Sann H.,Nycomed A Takeda Company |
Erichsen J.V.,Nycomed A Takeda Company |
Hessmann M.,Nycomed A Takeda Company |
Pahl A.,Nycomed A Takeda Company |
Hoffmeyer A.,Nycomed A Takeda Company
Life Sciences | Year: 2013
Aims Although acute dextran sodium sulphate (DSS)-induced colitis in mice is frequently used as a preclinical model for testing drugs involved in inflammatory bowel disease (IBD), only limited data is available that compares the efficacy of established drug treatments and combinations employed in IBD. We have therefore compared the efficacy of aminosalicylates (mesalazine, olsalazine), corticosteroids (budesonide), thiopurines (6-thioguanine (6-TG)) and cyclosporine A (CsA) and combinations thereof as well as the EP4 agonist AGN205203 in the acute DSS-colitis model.
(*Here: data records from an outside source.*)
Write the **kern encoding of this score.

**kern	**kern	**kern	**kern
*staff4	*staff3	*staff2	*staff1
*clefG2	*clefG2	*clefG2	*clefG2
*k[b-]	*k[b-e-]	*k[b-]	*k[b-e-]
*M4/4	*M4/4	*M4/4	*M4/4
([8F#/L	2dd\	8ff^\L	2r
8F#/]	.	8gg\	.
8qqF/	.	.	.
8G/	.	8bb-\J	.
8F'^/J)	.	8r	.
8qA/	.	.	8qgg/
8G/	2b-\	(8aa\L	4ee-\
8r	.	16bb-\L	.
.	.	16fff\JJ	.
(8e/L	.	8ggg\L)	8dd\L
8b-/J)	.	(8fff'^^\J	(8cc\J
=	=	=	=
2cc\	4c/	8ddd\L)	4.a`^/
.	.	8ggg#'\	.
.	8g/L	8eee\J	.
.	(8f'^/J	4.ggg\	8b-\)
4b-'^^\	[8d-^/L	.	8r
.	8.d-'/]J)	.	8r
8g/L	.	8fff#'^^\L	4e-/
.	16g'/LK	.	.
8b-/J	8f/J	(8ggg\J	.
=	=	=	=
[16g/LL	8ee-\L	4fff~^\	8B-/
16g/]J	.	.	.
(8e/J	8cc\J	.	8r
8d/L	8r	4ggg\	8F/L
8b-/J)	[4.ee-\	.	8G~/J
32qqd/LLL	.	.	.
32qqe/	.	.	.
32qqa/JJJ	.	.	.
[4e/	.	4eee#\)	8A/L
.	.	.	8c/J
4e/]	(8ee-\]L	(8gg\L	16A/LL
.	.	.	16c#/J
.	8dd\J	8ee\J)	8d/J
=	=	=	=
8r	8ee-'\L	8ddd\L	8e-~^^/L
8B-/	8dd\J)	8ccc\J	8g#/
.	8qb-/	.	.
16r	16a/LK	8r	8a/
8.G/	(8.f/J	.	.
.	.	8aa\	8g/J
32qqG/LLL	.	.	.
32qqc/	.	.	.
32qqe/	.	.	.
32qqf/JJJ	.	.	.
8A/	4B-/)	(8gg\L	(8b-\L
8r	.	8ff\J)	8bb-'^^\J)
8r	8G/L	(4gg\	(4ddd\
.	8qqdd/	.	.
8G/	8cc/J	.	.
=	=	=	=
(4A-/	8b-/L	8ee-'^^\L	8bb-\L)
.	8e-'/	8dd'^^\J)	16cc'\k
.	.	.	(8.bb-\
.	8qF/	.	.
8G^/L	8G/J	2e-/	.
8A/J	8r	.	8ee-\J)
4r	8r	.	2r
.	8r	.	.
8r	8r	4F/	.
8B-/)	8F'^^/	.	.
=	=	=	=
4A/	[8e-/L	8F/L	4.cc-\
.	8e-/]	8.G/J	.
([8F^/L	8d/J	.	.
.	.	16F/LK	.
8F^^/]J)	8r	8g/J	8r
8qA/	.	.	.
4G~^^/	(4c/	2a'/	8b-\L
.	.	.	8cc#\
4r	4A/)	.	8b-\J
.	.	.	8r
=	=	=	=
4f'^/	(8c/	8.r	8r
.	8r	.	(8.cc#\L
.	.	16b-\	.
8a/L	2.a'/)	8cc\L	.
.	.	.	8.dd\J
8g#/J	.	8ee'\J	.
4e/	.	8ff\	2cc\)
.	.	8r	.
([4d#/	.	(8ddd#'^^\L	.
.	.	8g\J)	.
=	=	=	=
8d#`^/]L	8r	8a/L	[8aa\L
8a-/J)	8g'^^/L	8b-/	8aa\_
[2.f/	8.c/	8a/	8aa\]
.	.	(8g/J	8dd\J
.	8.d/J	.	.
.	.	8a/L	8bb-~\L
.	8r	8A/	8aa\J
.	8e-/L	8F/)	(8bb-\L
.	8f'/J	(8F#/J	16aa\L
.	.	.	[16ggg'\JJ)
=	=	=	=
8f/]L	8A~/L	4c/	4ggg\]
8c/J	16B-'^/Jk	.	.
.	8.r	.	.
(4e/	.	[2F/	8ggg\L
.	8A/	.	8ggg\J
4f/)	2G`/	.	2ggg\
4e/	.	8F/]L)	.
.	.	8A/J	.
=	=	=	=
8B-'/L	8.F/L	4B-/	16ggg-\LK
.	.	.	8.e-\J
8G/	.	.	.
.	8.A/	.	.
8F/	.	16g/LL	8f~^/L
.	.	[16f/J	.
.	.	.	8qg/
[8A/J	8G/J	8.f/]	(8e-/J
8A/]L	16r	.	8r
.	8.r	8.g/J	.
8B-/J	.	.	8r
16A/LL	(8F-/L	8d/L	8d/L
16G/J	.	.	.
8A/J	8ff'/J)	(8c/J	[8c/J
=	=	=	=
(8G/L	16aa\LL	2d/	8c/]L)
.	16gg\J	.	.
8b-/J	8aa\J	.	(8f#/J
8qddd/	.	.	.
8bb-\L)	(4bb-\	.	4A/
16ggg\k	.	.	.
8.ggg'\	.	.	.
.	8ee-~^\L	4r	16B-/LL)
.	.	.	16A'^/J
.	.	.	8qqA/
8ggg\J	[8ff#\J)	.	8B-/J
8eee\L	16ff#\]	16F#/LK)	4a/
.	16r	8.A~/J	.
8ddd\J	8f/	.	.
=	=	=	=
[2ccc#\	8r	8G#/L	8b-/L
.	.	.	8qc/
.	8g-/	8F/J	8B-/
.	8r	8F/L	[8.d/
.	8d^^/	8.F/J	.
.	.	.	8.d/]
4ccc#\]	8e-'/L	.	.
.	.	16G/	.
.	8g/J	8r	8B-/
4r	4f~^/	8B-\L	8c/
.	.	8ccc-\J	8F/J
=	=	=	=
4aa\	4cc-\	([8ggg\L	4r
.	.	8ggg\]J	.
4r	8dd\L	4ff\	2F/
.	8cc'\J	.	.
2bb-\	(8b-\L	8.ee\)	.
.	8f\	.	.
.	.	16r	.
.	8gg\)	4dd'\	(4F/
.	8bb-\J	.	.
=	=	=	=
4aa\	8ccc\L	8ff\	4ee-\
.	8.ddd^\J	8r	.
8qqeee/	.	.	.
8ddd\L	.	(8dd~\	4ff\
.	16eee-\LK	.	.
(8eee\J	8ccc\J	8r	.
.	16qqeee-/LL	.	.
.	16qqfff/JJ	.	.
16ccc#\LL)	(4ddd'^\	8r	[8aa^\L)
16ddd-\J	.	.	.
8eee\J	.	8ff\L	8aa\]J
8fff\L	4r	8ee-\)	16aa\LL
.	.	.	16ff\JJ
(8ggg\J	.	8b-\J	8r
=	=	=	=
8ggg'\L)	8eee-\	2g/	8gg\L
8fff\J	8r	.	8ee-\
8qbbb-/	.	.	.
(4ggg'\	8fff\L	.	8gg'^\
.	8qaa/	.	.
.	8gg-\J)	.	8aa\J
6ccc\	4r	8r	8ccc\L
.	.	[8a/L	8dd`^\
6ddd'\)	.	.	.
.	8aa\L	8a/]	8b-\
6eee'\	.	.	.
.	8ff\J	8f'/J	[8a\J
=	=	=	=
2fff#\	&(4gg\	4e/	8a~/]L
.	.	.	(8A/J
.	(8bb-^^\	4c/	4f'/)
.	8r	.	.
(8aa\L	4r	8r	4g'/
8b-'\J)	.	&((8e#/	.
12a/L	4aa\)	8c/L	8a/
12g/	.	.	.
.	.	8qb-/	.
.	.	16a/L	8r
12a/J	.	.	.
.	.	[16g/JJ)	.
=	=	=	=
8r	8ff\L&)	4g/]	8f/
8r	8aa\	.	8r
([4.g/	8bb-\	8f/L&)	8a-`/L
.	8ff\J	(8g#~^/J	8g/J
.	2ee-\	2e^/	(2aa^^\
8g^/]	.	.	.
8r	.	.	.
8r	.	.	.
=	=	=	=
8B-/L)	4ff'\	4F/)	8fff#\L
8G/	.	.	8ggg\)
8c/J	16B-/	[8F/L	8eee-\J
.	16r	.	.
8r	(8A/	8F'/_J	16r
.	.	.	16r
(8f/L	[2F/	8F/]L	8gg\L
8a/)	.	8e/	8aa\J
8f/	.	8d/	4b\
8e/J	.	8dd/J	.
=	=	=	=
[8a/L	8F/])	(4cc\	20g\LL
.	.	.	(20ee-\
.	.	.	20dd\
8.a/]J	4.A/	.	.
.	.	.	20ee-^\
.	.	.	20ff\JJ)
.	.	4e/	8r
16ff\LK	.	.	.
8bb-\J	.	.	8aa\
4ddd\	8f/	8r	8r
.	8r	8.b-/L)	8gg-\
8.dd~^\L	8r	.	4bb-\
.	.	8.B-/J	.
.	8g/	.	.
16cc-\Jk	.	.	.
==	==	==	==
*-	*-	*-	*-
Main methods Female BALB/c mice were challenged with 4% DSS in drinking water for 7 days to induce colitis and treated daily with different drugs/combinations orally. Disease scores (diarrhoea, bleeding, disease activity index), systemic (body weight loss, serum amyloid A levels) and colonic (myeloperoxidase activity, length and histopathology) inflammation parameters were analysed. Key findings Mesalazine, olsalazine (100 mg/kg) and budesonide (0.5 mg/kg) were only weakly active or even worsened colitis. 6-TG dose-dependently reduced systemic and colonic inflammation parameters with estimated ED50 values between 0.5-4 mg/kg. CsA (10, 25 and 50 mg/kg) dose-dependently reduced colitis with high efficacy on systemic inflammation. A combination of CsA 25 mg/kg + olsalazine 100 mg/kg produced a more pronounced anti-inflammatory effect than the compounds given alone. AGN205203 (3, 10 and 30 mg/kg BID) was the most efficacious compound and almost completely inhibited colitis. Significance 6-TG and CsA are suitable reference compounds in the DSS mouse model. CsA + olsalazine, as a combination, was more efficacious than the compounds given alone, supporting combination treatments in IBD. © 2013 Elsevier Inc.